Wer sich Gruppenkonform verhält, wird belohnt mit Bestätigung und Rückhalt. Wer sich den Gruppenregeln widersetzt den Gruppenregeln widersetzt und „Nein“ sagt, anders ist, wird ausgegrenzt, gehört nicht dazu, verliert den Schutz der Gruppe. Was in der Steinzeit einem Todesurteil gleichkam, hat heute nicht mehr so dramatische Folgen – trotzdem fällt es schwer, sich dem Konformitätsdruck, dem Gruppenzwang zu entziehen. Das liegt daran, dass unsere Instinkte immer noch die eines Urmenschen sind.

Das Problem an der Sache: Die Gruppe, die Mehrheit hat leider nicht immer recht und handelt nicht immer vernünftig. Eine „Schwarmintelligenz“, wie etwa bei Fischen, entstünde nur dann, wenn jedes Gruppenmitglied sich seine eigene Meinung bilden würde, ohne zuvor von der Gruppe beeinflusst zu sein. Dies ist in unserer Gesellschaft, gerade in den Zeiten der sozialen Medien, praktisch unmöglich.

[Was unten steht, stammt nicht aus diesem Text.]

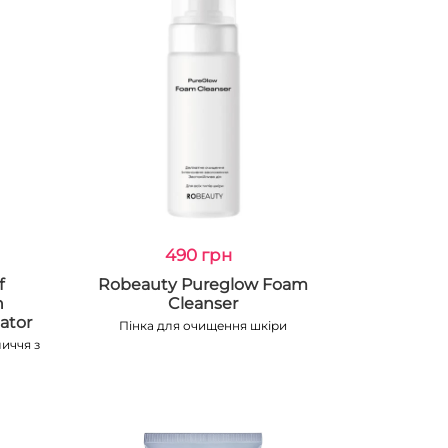
490 грн
f
Robeauty Pureglow Foam
n
Cleanser
ator
Пінка для очищення шкіри
иччя з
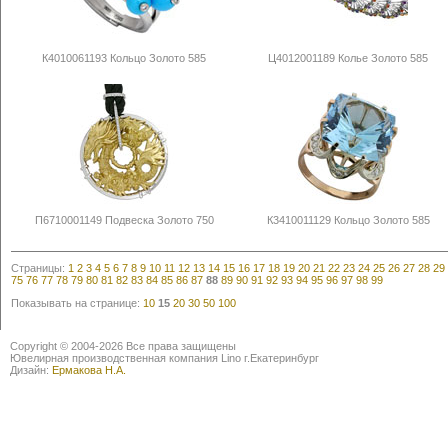
К4010061193 Кольцо Золото 585
Ц4012001189 Колье Золото 585
П6710001149 Подвеска Золото 750
К3410011129 Кольцо Золото 585
Страницы:
1
2
3
4
5
6
7
8
9
10
11
12
13
14
15
16
17
18
19
20
21
22
23
24
25
26
27
28
29
75
76
77
78
79
80
81
82
83
84
85
86
87
88
89
90
91
92
93
94
95
96
97
98
99
Показывать на странице:
10
15
20
30
50
100
Copyright © 2004-2026 Все права защищены
Ювелирная производственная компания Lino г.Екатеринбург
Дизайн:
Ермакова Н.А.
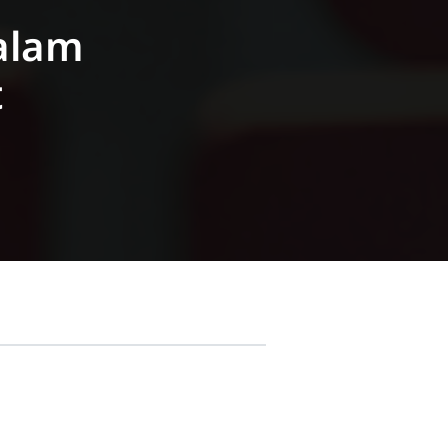
alam
t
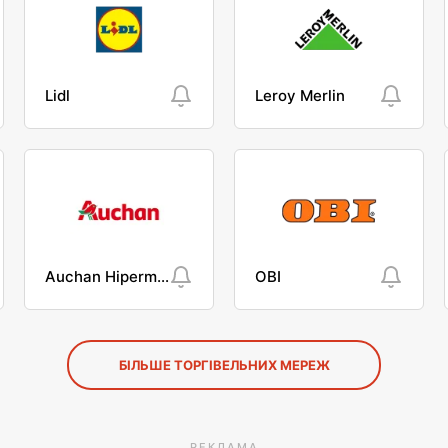
Lidl
Leroy Merlin
Auchan Hipermarket
OBI
БІЛЬШЕ ТОРГІВЕЛЬНИХ МЕРЕЖ
РЕКЛАМА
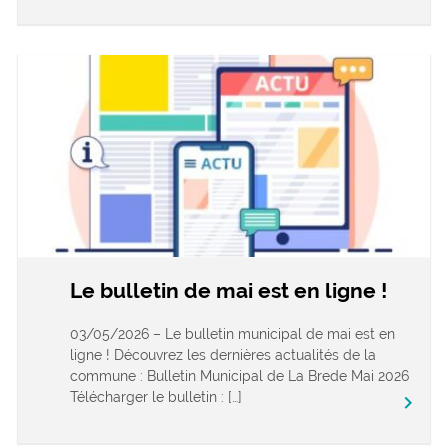
Le bulletin de mai est en ligne !
03/05/2026 – Le bulletin municipal de mai est en
ligne ! Découvrez les dernières actualités de la
commune : Bulletin Municipal de La Brede Mai 2026
Télécharger le bulletin : […]
keyboard_arrow_right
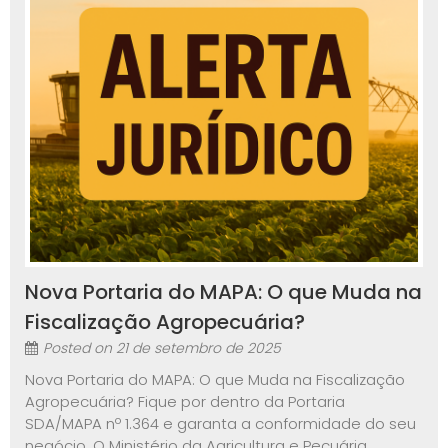
Nova Portaria do MAPA: O que Muda na
Fiscalização Agropecuária?
Posted on
21 de setembro de 2025
Nova Portaria do MAPA: O que Muda na Fiscalização
Agropecuária? Fique por dentro da Portaria
SDA/MAPA nº 1.364 e garanta a conformidade do seu
negócio. O Ministério da Agricultura e Pecuária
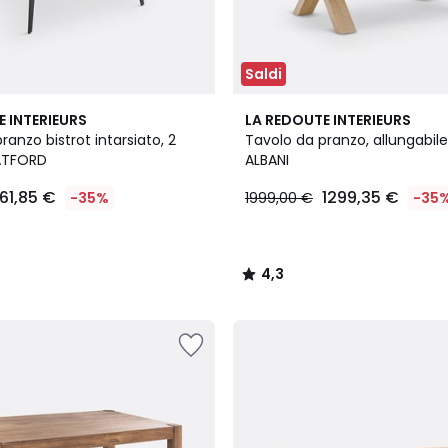
Saldi
4,3
E INTERIEURS
LA REDOUTE INTERIEURS
/ 5
ranzo bistrot intarsiato, 2
Tavolo da pranzo, allungabile,
ATFORD
ALBANI
161,85 €
1299,35 €
-35%
1999,00 €
-35
4,3
/
5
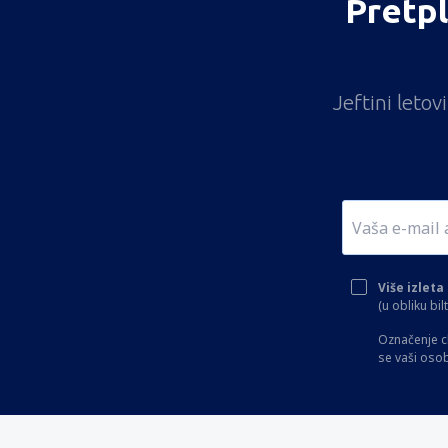
Pretpl
Jeftini leto
Više izlet
(u obliku bi
Označenje c
se vaši oso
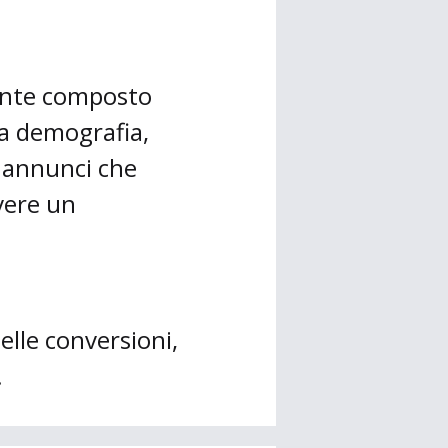
mente composto
a demografia,
 annunci che
vere un
elle conversioni,
.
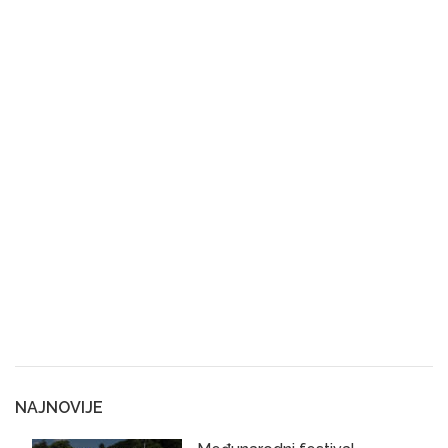
NAJNOVIJE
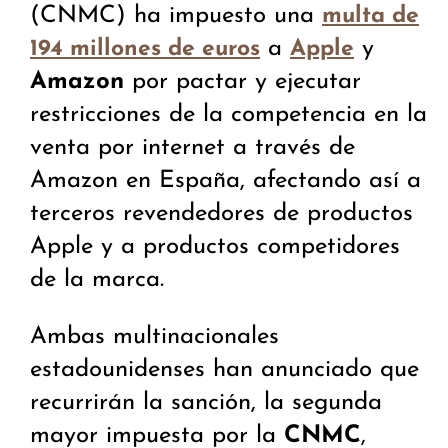
(CNMC) ha impuesto una
multa de
a
y
194 millones de euros
Apple
Amazon
por pactar y ejecutar
restricciones de la competencia en la
venta por internet a través de
Amazon en España, afectando así a
terceros revendedores de productos
Apple y a productos competidores
de la marca.
Ambas multinacionales
estadounidenses han anunciado que
recurrirán la sanción, la segunda
mayor impuesta por la
CNMC
,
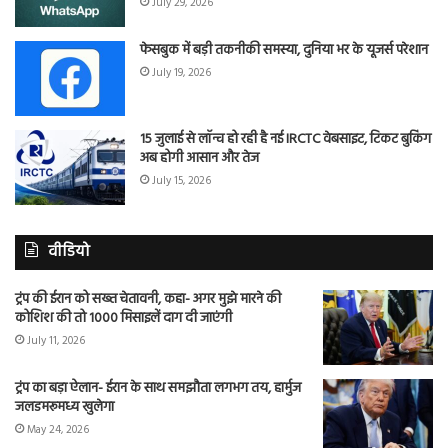
July 29, 2026
फेसबुक में बड़ी तकनीकी समस्या, दुनिया भर के यूजर्स परेशान
July 19, 2026
15 जुलाई से लॉन्च हो रही है नई IRCTC वेबसाइट, टिकट बुकिंग
अब होगी आसान और तेज
July 15, 2026
वीडियो
ट्रंप की ईरान को सख्त चेतावनी, कहा- अगर मुझे मारने की
कोशिश की तो 1000 मिसाइलें दाग दी जाएंगी
July 11, 2026
ट्रंप का बड़ा ऐलान- ईरान के साथ समझौता लगभग तय, हार्मुज
जलडमरूमध्य खुलेगा
May 24, 2026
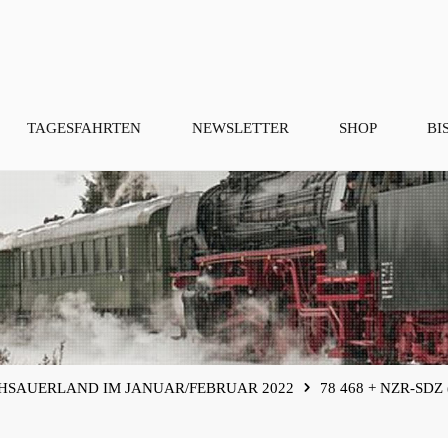
TAGESFAHRTEN
NEWSLETTER
SHOP
BI
OCHSAUERLAND IM JANUAR/FEBRUAR 2022
78 468 + NZR-SDZ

Der Effekt: Konformität macht dumm, wenn die einzelnen Gruppenmitglieder nur nachplappern, was die Mehrheit oder einzelne Gruppen- und Meinungsführer vorgeben, und sich aus Angst vor dem Gruppenausschluss nicht trauen, eigene Ideen und Meinungen in den „Schwarm“ einzubringen.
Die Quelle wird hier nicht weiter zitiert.